* **WHAT IS EXPECTED**
The listing below contains a span that opens with the line containing "[288,99,737,113] [97,115,308,129] inimese" and closes with the line containing "[421,155,501,168] viib platvorm". Return that span exactly.

* **AVAILABLE RECORDS**
- - - - -

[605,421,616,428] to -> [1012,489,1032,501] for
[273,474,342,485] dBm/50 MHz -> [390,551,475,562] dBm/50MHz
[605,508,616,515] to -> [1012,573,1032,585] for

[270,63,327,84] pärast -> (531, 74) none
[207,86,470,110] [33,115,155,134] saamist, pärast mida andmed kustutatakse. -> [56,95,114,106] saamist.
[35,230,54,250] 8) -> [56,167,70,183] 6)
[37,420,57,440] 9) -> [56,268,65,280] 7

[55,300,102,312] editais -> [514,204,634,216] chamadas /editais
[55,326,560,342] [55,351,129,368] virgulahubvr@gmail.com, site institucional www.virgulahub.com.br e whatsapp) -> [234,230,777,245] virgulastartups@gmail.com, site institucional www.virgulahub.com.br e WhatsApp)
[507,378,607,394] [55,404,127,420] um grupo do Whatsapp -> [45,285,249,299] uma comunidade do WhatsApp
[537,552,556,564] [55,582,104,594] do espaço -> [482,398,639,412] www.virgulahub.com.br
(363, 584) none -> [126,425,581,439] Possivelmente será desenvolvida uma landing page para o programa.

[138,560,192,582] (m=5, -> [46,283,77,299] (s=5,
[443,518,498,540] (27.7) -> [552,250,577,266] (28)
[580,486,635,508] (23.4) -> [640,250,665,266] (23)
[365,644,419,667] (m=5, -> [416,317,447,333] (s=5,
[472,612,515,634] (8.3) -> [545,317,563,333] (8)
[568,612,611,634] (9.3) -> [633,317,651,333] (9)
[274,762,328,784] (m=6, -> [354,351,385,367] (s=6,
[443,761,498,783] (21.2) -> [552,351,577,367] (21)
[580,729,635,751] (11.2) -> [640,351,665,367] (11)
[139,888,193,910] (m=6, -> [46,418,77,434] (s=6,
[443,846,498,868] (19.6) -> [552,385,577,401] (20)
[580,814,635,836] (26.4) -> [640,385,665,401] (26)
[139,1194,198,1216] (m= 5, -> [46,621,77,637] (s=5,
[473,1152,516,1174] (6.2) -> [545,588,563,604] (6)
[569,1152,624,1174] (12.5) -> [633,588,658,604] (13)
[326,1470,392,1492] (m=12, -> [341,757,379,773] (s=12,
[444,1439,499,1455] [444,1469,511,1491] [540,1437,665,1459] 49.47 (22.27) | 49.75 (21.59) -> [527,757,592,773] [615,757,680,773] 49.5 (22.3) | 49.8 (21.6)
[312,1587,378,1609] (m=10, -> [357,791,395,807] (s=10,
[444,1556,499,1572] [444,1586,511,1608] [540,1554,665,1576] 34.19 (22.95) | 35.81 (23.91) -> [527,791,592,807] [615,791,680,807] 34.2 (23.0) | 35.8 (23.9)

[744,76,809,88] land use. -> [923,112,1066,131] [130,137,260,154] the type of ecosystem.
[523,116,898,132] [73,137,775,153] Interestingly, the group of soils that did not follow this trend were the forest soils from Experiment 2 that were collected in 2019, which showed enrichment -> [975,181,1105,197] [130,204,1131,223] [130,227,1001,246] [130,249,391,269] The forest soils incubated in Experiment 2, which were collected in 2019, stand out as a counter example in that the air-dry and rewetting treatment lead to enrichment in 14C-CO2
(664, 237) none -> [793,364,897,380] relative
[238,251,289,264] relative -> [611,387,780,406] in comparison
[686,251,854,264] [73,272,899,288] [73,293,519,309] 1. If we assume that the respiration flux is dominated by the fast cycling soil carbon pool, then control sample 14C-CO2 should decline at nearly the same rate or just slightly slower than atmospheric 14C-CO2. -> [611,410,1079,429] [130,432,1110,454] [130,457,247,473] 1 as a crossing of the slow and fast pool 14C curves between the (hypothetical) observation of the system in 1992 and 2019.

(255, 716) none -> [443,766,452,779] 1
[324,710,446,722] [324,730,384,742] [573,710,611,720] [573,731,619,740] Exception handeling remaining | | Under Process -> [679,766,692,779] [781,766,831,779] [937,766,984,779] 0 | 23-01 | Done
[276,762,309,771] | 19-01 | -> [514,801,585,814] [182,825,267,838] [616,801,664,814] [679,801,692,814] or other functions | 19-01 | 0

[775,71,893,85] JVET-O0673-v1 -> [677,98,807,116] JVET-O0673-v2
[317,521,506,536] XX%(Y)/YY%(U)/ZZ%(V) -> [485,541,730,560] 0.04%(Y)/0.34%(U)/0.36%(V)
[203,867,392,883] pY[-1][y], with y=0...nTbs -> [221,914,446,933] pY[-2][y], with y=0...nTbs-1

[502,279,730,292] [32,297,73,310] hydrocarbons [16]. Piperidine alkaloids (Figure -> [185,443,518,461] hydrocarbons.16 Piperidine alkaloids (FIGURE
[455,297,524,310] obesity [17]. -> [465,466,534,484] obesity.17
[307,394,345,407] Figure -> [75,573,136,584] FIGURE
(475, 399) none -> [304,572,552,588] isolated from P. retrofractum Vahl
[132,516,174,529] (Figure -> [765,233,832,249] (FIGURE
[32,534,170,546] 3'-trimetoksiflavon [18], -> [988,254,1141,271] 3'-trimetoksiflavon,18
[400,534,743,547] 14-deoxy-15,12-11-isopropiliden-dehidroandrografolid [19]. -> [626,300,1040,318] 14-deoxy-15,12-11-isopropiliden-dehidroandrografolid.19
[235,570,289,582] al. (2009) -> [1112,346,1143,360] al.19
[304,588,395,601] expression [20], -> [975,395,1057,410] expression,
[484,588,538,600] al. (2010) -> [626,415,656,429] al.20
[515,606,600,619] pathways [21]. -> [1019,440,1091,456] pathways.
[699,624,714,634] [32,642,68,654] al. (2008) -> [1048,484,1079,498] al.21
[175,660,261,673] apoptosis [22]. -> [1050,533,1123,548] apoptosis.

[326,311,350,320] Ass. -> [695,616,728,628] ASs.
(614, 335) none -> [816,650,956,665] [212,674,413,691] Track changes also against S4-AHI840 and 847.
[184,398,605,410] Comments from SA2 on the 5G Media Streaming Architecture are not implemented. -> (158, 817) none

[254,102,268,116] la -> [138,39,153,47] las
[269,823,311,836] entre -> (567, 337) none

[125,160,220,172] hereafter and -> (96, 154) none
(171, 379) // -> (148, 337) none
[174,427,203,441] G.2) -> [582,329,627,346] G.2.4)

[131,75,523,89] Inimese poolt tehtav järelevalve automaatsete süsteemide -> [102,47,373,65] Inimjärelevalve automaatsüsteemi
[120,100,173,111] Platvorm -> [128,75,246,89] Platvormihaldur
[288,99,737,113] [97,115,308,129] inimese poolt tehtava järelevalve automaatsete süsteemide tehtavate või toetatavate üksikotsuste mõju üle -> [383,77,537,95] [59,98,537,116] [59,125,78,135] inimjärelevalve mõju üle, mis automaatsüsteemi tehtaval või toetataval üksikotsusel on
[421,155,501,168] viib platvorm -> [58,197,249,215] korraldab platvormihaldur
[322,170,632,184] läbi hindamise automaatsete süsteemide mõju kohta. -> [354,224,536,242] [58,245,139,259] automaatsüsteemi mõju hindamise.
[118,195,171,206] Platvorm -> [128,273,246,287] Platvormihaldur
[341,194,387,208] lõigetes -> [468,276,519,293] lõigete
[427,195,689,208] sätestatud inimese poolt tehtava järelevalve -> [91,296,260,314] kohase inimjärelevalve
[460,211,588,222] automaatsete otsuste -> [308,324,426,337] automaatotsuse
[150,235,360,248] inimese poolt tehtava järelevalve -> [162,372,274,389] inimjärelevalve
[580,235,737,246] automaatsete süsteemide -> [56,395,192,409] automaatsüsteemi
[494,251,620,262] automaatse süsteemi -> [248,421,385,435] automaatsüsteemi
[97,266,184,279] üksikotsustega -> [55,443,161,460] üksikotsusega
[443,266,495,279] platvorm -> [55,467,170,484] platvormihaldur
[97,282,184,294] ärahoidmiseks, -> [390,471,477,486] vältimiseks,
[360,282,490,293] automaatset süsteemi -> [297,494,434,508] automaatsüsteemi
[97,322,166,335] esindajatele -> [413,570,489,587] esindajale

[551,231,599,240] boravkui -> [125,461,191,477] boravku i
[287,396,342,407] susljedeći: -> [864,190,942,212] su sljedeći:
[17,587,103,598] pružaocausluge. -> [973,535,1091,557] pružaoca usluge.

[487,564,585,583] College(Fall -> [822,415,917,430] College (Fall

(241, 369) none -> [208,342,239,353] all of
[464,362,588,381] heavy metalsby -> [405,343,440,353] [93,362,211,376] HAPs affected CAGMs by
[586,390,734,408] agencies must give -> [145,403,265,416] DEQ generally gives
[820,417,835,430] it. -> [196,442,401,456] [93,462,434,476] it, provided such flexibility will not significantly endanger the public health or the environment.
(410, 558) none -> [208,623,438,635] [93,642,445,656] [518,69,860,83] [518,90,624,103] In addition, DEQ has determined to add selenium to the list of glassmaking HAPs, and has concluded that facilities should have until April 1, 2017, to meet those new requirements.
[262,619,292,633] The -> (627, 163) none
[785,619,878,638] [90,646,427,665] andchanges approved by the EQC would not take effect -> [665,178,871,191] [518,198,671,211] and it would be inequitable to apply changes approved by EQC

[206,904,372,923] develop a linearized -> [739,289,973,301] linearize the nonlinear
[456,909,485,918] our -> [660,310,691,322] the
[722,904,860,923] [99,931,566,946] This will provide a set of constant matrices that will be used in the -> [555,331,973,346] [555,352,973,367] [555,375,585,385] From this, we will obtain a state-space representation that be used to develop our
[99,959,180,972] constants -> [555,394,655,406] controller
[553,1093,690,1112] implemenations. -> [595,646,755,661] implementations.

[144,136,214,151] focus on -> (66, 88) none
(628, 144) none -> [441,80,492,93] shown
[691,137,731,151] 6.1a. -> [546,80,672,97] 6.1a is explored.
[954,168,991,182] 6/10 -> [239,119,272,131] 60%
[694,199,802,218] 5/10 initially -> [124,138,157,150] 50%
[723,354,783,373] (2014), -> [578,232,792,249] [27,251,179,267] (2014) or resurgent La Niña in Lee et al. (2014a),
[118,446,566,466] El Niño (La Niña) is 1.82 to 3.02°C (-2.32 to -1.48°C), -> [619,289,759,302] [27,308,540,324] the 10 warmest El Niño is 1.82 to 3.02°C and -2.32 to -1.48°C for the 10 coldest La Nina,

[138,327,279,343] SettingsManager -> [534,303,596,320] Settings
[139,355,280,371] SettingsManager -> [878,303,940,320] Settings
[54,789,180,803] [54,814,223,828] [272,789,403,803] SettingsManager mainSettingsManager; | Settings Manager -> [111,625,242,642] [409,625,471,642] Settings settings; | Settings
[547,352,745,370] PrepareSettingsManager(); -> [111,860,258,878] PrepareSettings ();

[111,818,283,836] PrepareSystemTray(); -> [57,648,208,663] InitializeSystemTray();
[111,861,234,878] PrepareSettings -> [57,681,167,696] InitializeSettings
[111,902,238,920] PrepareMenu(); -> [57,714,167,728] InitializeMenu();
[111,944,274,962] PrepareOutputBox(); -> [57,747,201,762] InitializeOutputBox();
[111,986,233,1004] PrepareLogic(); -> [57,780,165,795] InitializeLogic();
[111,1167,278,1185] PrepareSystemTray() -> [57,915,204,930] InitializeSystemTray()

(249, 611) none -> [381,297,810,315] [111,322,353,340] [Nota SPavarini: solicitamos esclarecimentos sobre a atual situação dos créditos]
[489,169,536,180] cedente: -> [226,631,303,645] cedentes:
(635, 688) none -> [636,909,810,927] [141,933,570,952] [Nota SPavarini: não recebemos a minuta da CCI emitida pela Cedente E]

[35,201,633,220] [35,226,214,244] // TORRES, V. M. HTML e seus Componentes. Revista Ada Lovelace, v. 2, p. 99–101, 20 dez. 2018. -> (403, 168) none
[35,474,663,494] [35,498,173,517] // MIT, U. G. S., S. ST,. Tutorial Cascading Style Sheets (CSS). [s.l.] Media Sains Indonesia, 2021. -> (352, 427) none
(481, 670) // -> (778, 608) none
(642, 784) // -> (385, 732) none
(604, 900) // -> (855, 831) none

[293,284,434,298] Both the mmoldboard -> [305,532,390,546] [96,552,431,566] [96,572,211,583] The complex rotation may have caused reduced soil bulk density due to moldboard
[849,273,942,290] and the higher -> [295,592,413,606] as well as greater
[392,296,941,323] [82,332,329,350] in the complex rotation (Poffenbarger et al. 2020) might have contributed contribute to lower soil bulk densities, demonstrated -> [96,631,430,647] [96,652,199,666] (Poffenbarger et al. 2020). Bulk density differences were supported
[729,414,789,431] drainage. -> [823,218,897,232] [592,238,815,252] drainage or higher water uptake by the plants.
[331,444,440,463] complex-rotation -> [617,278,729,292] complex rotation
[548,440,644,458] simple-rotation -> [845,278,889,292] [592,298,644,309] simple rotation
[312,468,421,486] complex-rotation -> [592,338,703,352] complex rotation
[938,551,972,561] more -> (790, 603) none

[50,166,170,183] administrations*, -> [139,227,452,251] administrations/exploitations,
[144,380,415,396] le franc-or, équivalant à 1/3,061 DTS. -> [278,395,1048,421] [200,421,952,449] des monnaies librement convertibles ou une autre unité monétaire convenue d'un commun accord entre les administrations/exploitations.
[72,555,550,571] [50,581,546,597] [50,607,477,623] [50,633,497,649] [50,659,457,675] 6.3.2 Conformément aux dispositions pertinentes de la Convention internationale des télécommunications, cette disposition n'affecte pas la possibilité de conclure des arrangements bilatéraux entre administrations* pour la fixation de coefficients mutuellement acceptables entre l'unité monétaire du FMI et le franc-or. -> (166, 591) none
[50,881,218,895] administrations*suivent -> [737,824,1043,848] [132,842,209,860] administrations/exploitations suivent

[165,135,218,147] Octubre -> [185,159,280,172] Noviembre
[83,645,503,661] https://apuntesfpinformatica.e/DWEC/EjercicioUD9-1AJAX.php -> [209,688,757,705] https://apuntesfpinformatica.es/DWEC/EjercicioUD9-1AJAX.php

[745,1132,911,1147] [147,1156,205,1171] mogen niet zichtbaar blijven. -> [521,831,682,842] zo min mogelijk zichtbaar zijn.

- - - - -

* **RESULT**
[288,99,737,113] [97,115,308,129] inimese poolt tehtava järelevalve automaatsete süsteemide tehtavate või toetatavate üksikotsuste mõju üle -> [383,77,537,95] [59,98,537,116] [59,125,78,135] inimjärelevalve mõju üle, mis automaatsüsteemi tehtaval või toetataval üksikotsusel on
[421,155,501,168] viib platvorm -> [58,197,249,215] korraldab platvormihaldur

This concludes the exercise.